She returned to Hartford in 1956 and began teaching at the Kinsella School.

"She was one of the top teachers in the school," says Charles Boornazian, her former principal. "In any activity, she was in the vanguard."

One of her former students, who went on to become a teacher herself, says Cromwell had been an example and a mentor.

"She was tough on us, very tough, and it paid off in the end," says Kathleen Register, who teaches at Simpson Waverly in Hartford. "I could feel she really cared about her students."

At Kinsella, Cromwell first taught social studies and then second and third grades, and she drew on her own experiences abroad to interest her students in a world larger than Hartford.

"I have a lot of Miss Cromwell's expectations," Register says. "I'm not easy on my students, and I set high expectations." After Register graduated, Cromwell stayed in touch, as she did with many students.

Cromwell continued her education at the University of Connecticut and received a master's degree from Central Connecticut State University. She was nominated as "Teacher of the Year" in 1974 and retired from teaching in 1987.

Cromwell was also involved in her church and her community. She was a founding member of the Blue Hills Civic Association and served on its board, and she was a charter member of the Epsilon Omicron Omega chapter of her college sorority, Alpha Kappa Alpha, and served as its president.

"She was not a person who had a lot to say, but when she spoke, it was to the point, and pointed, and people listened," says Wyrot Ward, president of the group.

"She was a couture dresser," says Ward. "Boutique clothes, very fashionable."

But unlike her sorority sisters who wore the group's colors, Cromwell favored blue and black.

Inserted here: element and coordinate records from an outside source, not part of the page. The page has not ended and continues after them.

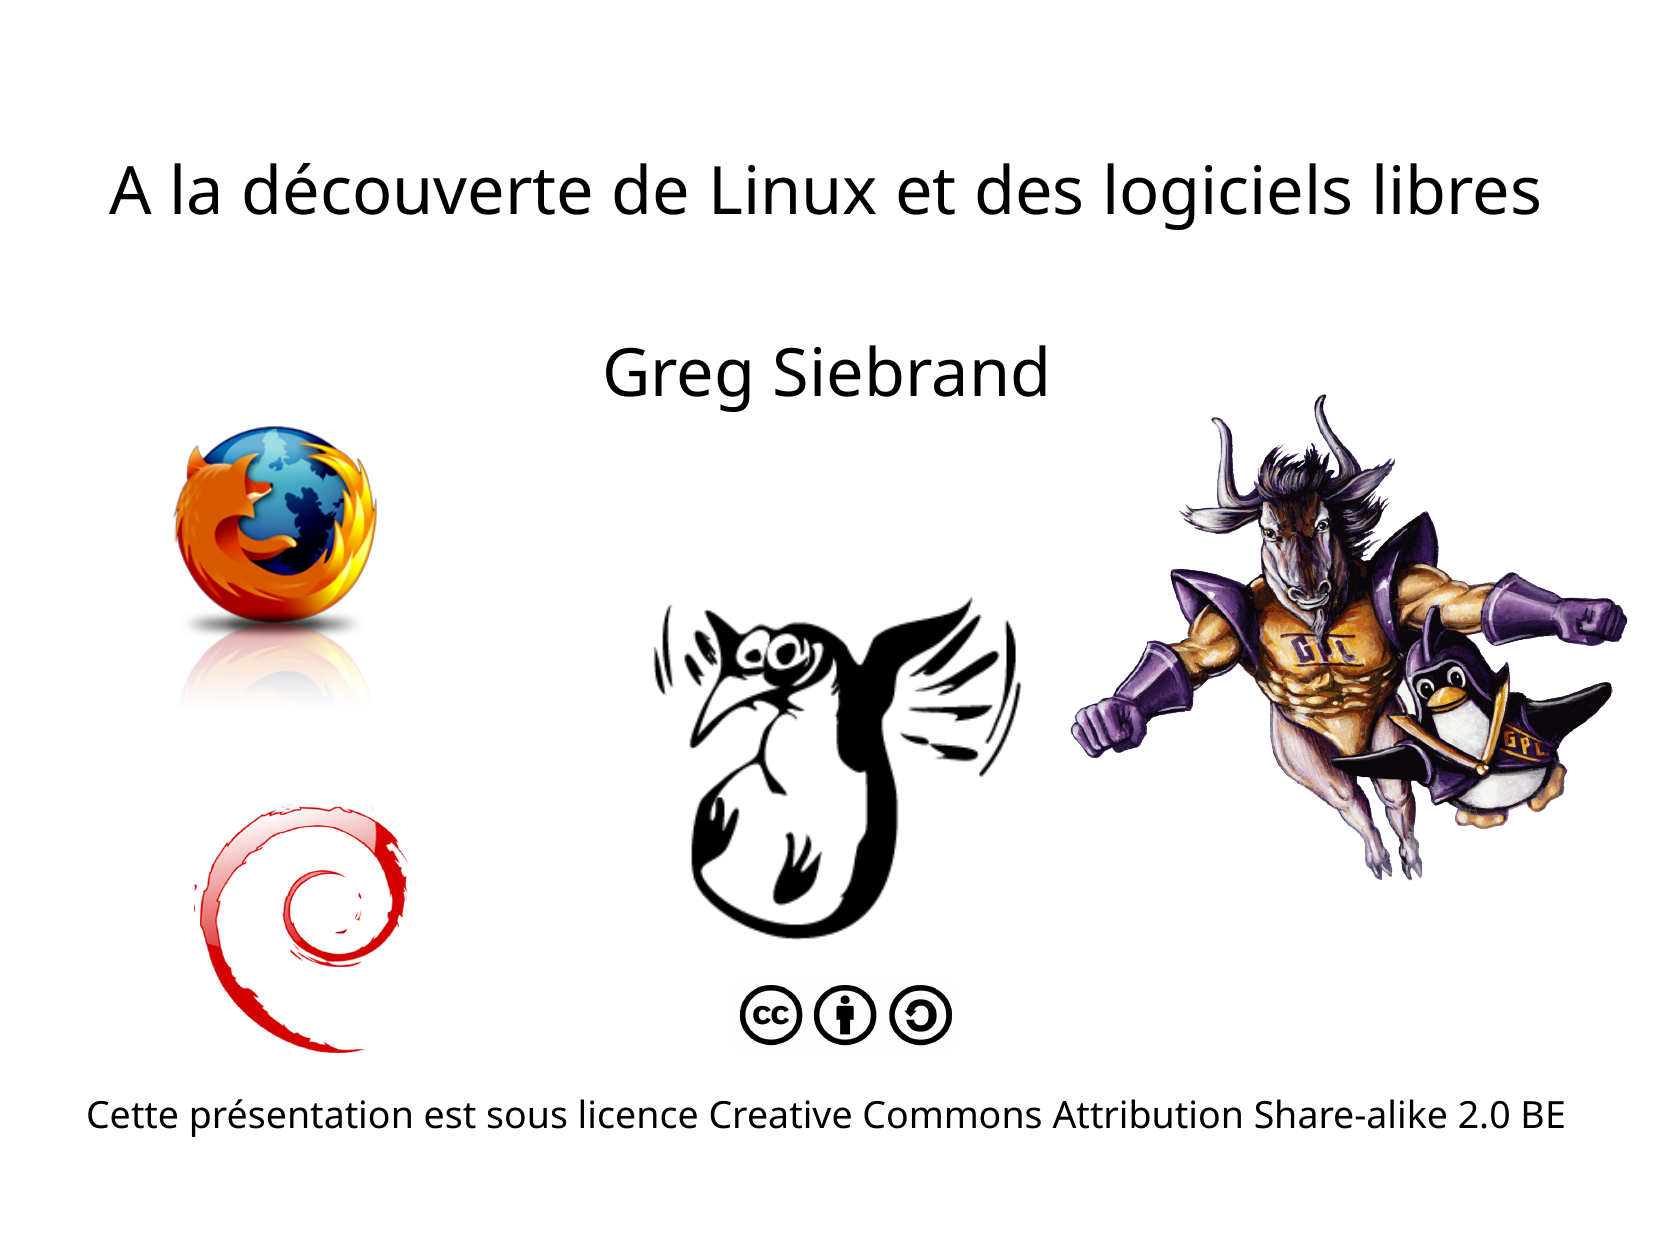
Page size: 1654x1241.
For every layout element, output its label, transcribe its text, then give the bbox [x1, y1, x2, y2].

picture [164, 803, 438, 1053]
picture [117, 400, 438, 721]
subtitle A la découverte de Linux et des logiciels libres Greg Siebrand Cette présentation est sous licence Creative Commons Attribution Share-alike 2.0 BE [82, 0, 1571, 1149]
picture [609, 389, 1636, 1052]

"She was not a pink or green person," Ward says.

At Shiloh Baptist Church in Hartford, which she attended since childhood, she was on the board of trustees for 35 years and was named church mother and honored as woman of the year in 1988. For many years, she was on the board of the Greater Hartford Larrabee Fund Association, an old Hartford charity that has helped women in need.

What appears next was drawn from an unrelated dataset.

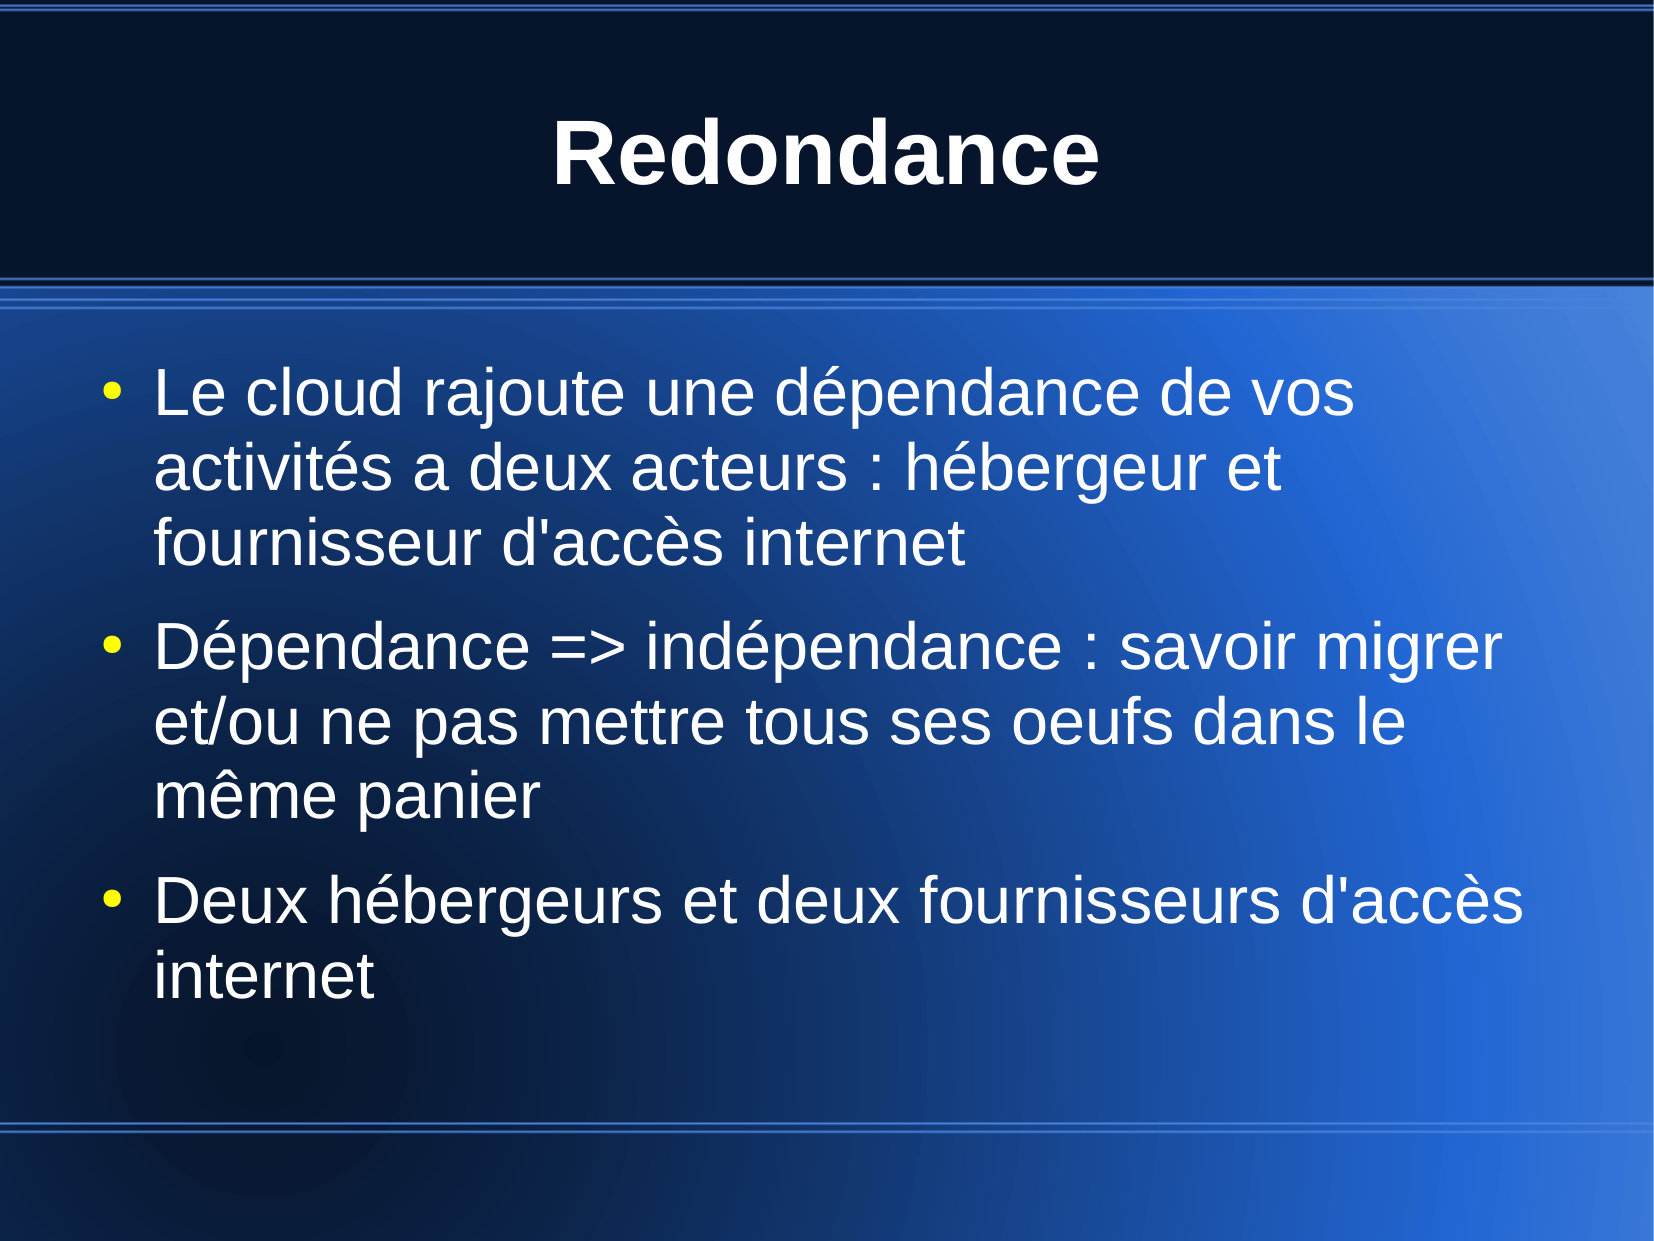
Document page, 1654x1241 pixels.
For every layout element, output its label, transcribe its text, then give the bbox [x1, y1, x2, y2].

list Le cloud rajoute une dépendance de vos activités a deux acteurs : hébergeur et fournisseur d'accès internet Dépendance => indépendance : savoir migrer et/ou ne pas mettre tous ses oeufs dans le même panier Deux hébergeurs et deux fournisseurs d'accès internet [82, 355, 1571, 1159]
picture [0, 0, 1654, 1241]
title Redondance [82, 56, 1571, 250]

"She was very intelligent, very forthcoming with her compassion for people," says Cindy Lawler, director of the fund. "But she was also very careful, making sure everything was businesslike. She made a very big contribution to the board."

Her family saw a lighter side of Cromwell. "She had a devilish air about her," says Judy Marshall, a niece. "She was like Peck's Bad Boy." She gave everyone a nickname and made the younger members of the family feel special.

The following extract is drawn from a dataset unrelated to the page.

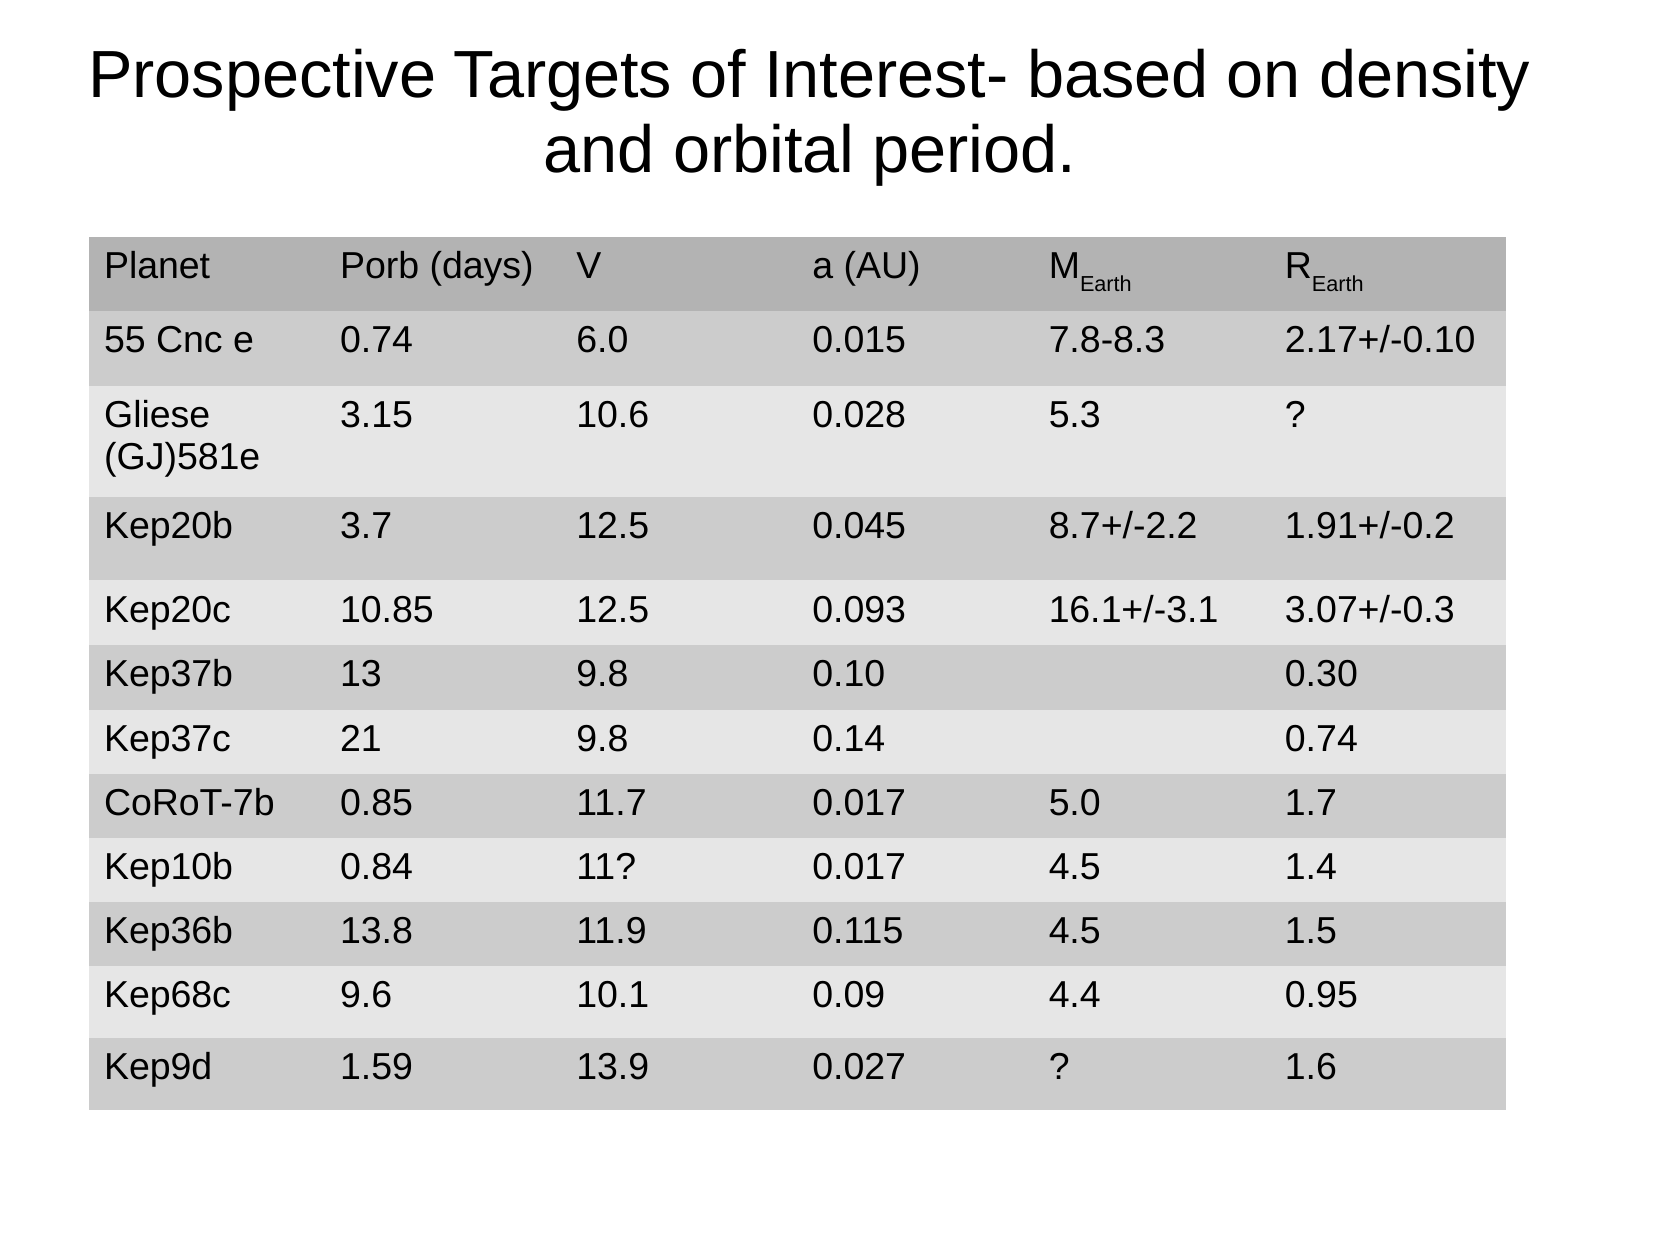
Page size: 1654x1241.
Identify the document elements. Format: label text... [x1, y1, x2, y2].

"She was old-school, definitely, the t's crossed and the i's dotted," says Marshall. `Let's have fun, but let's remember the learning factor.' She was not of this age, where anything goes."

After she retired, Cromwell traveled extensively - Nairobi, Kenya, Ethiopia, Egypt and China, India and Australia. She died of myeloma in March.

"She was very kind and caring," says Carolyn Thomas, a sorority sister. "If there was an issue she was passionate about, she truly spoke her mind. She had ideas about how things should be."